_Data section:_
:::::

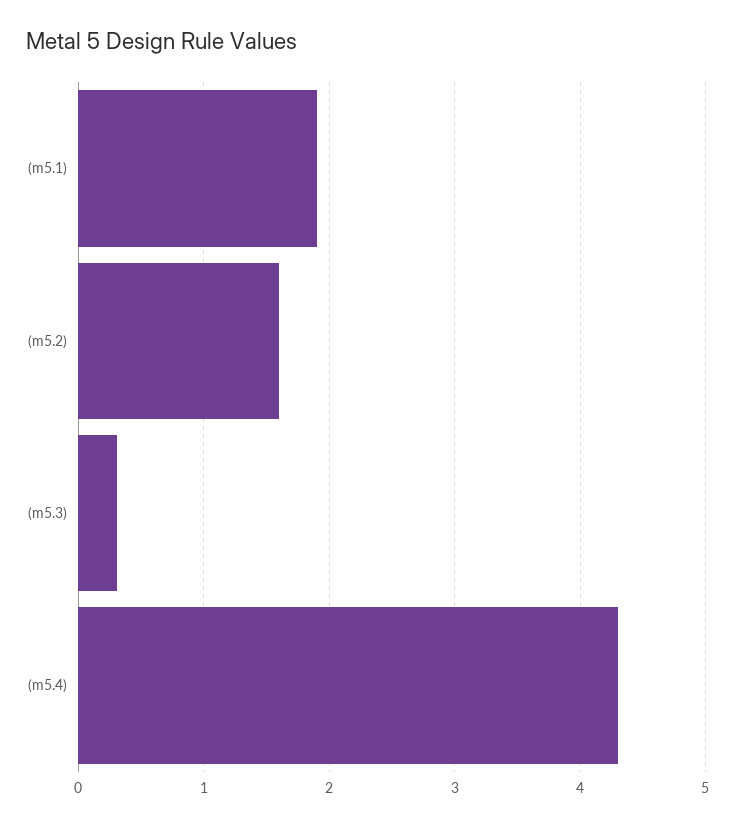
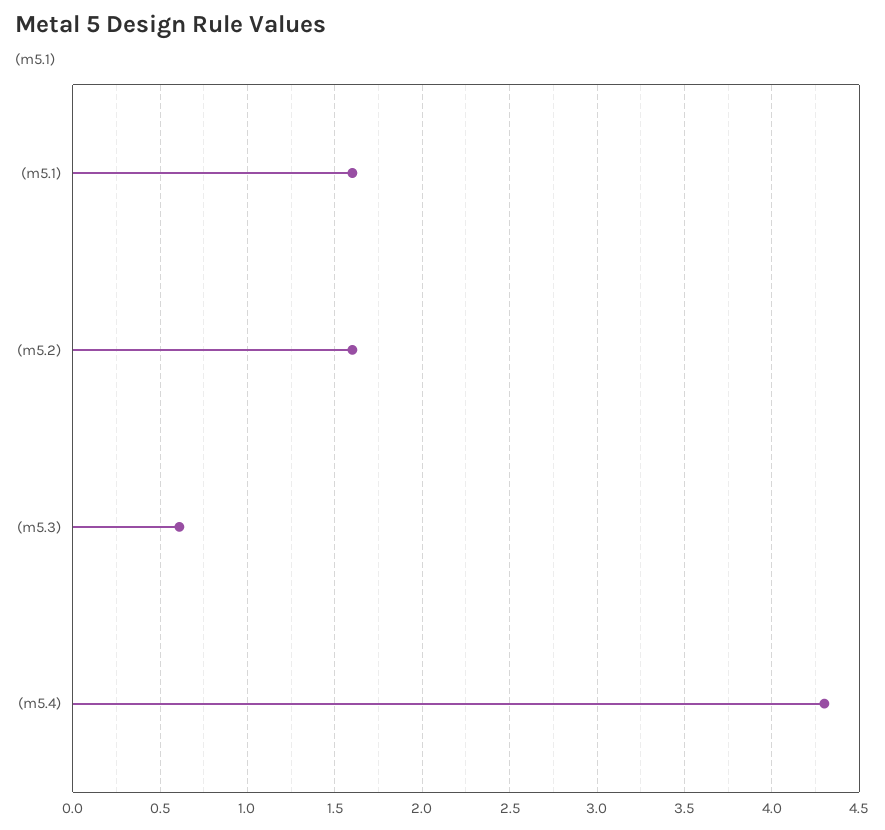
(m5.1): 1.9 -> 1.6
(m5.3): 0.3 -> 0.6

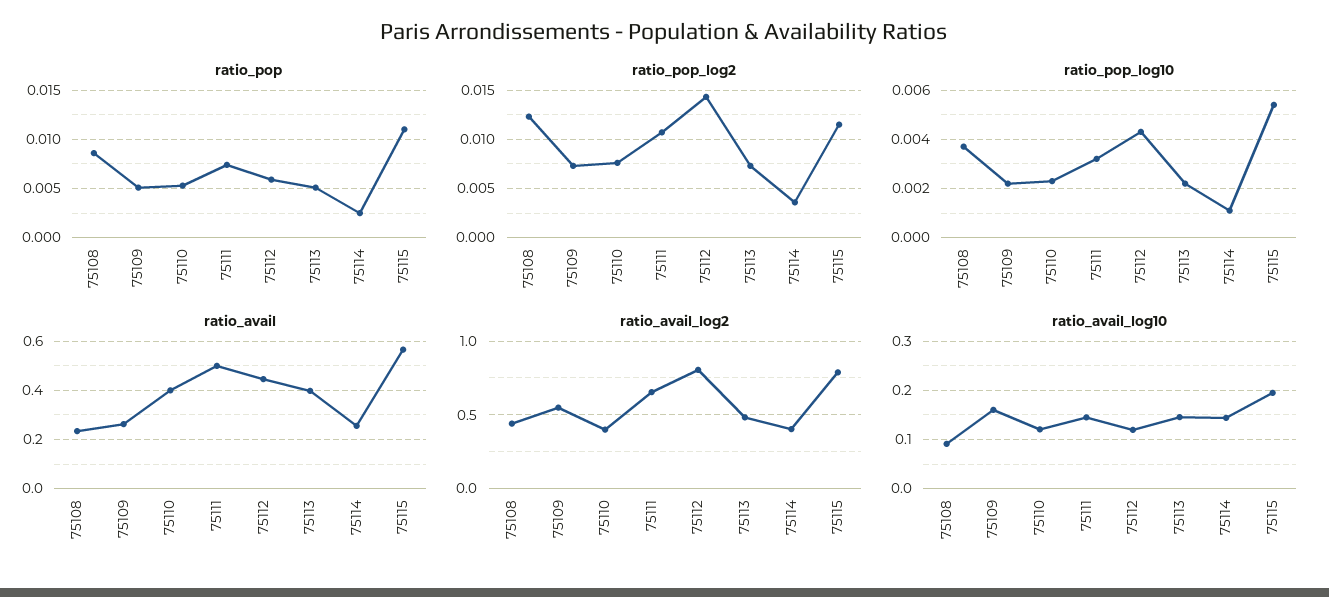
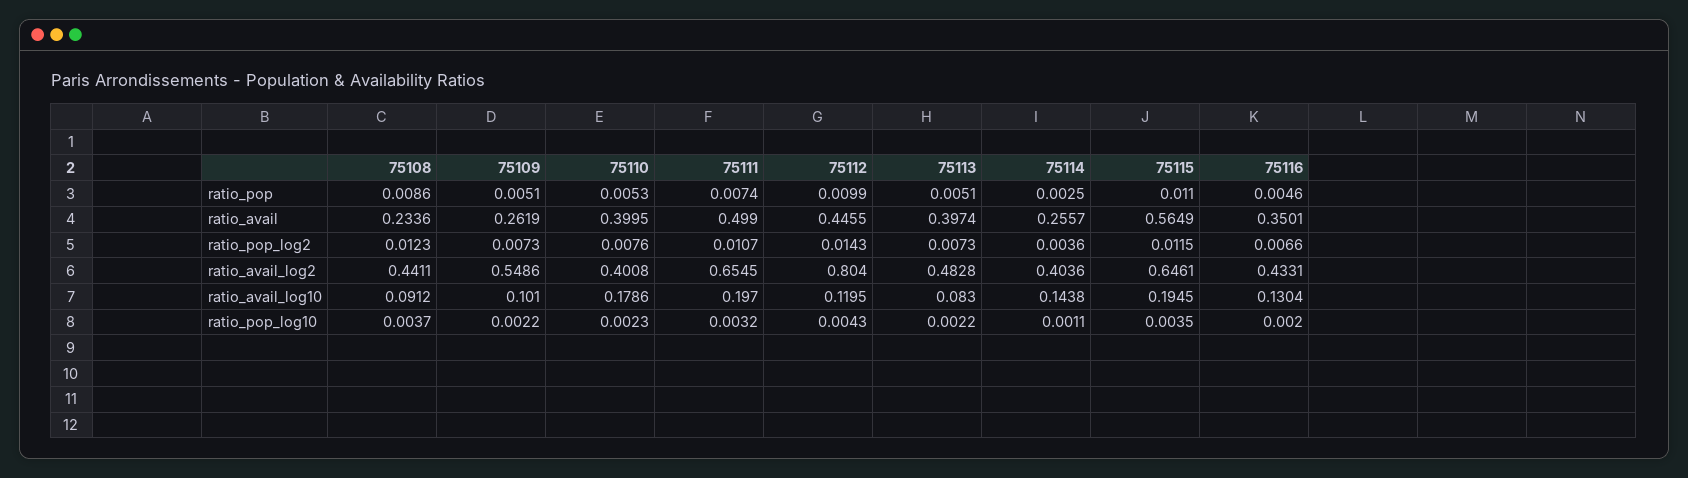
ratio_pop, 75112: 0.006 -> 0.0099
ratio_pop_log10, 75115: 0.0055 -> 0.0035
ratio_avail_log2, 75115: 0.8 -> 0.6461
ratio_avail_log10, 75109: 0.16 -> 0.101
ratio_avail_log10, 75110: 0.12 -> 0.1786
ratio_avail_log10, 75111: 0.14 -> 0.197
ratio_avail_log10, 75113: 0.14 -> 0.083
ratio_pop, 75116: none -> 0.0046
ratio_avail, 75116: none -> 0.3501
ratio_pop_log2, 75116: none -> 0.0066
ratio_avail_log2, 75116: none -> 0.4331
ratio_avail_log10, 75116: none -> 0.1304
ratio_pop_log10, 75116: none -> 0.002

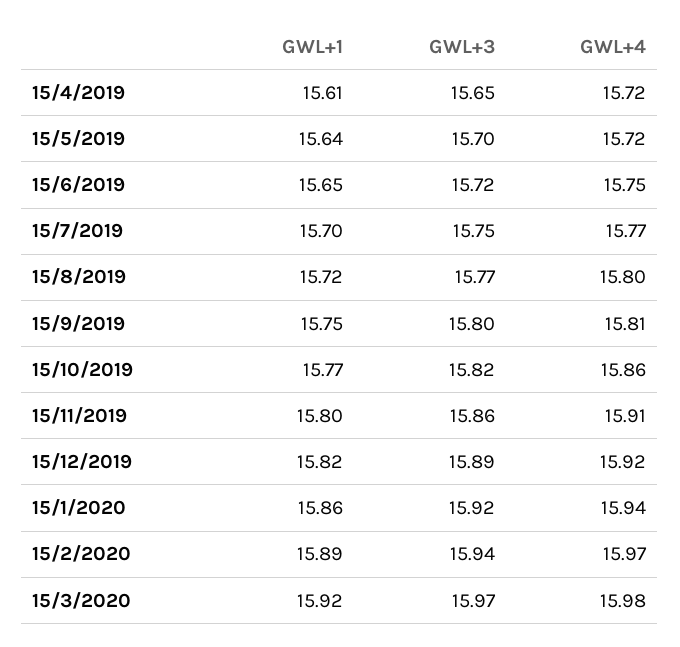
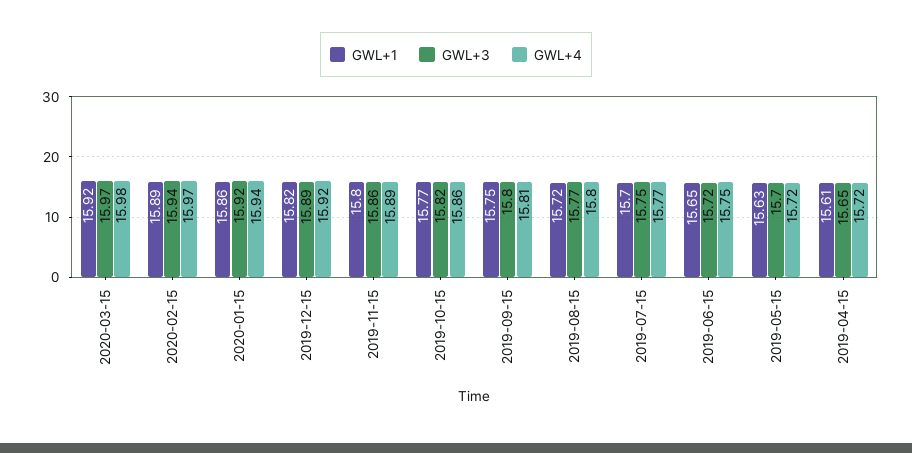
GWL+1, 15/5/2019: 15.64 -> 15.63
GWL+4, 15/11/2019: 15.91 -> 15.89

:::::

Output exactly and only the lines from the line containing "ratio_pop, 75112: 0.006 -> 0.0099" to the end of the entries, both included, and omit every picture.

ratio_pop, 75112: 0.006 -> 0.0099
ratio_pop_log10, 75115: 0.0055 -> 0.0035
ratio_avail_log2, 75115: 0.8 -> 0.6461
ratio_avail_log10, 75109: 0.16 -> 0.101
ratio_avail_log10, 75110: 0.12 -> 0.1786
ratio_avail_log10, 75111: 0.14 -> 0.197
ratio_avail_log10, 75113: 0.14 -> 0.083
ratio_pop, 75116: none -> 0.0046
ratio_avail, 75116: none -> 0.3501
ratio_pop_log2, 75116: none -> 0.0066
ratio_avail_log2, 75116: none -> 0.4331
ratio_avail_log10, 75116: none -> 0.1304
ratio_pop_log10, 75116: none -> 0.002

GWL+1, 15/5/2019: 15.64 -> 15.63
GWL+4, 15/11/2019: 15.91 -> 15.89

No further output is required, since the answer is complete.